* _TASK TO CARRY OUT_:
Pick out each line of the listing below that contains the string "True", matching case exactly.

* _RAW DATA_:
--- --- ---

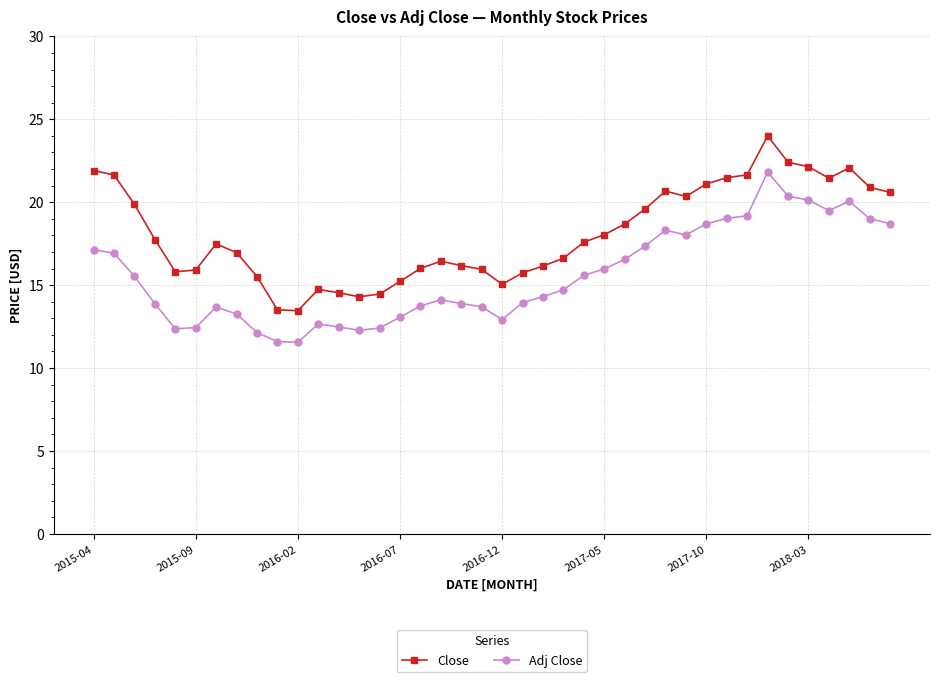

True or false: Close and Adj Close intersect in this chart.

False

--- --- ---

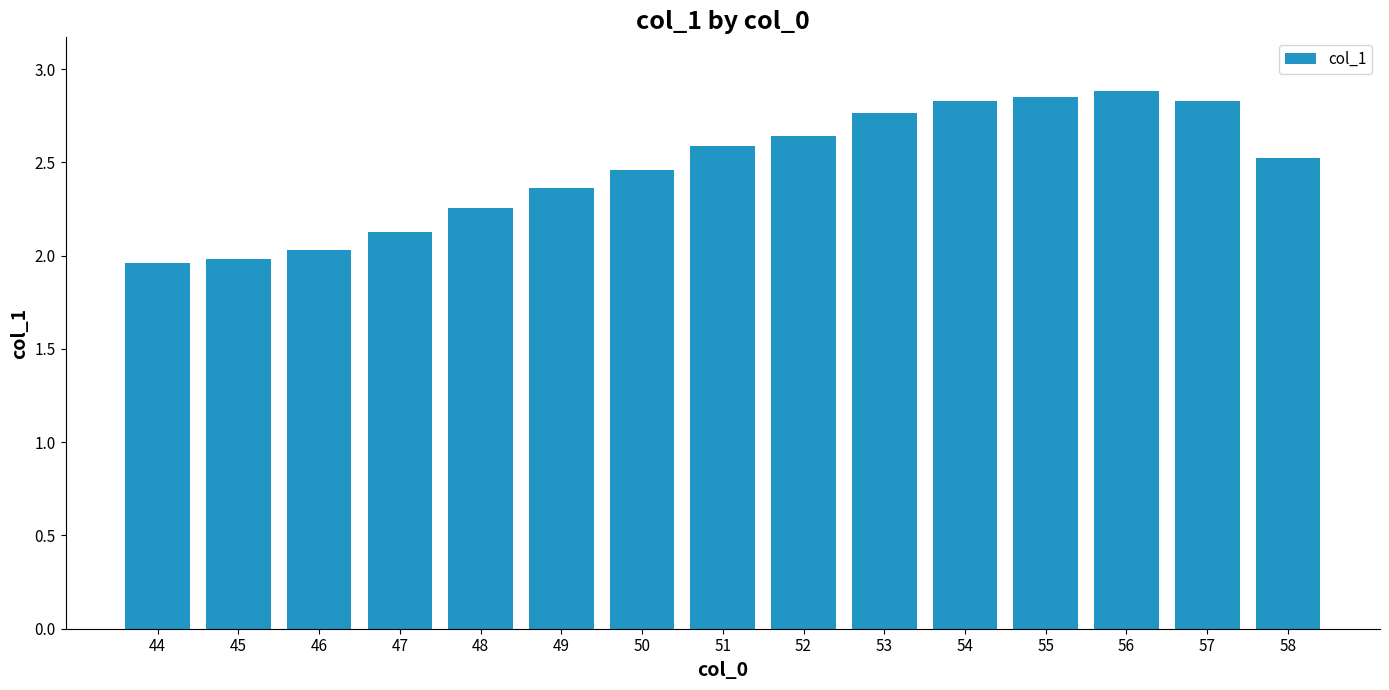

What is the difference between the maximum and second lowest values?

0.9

--- --- ---

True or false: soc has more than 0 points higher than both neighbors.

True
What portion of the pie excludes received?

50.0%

--- --- ---

* _EXERCISE RESULT_:
True or false: Close and Adj Close intersect in this chart.
True or false: soc has more than 0 points higher than both neighbors.
True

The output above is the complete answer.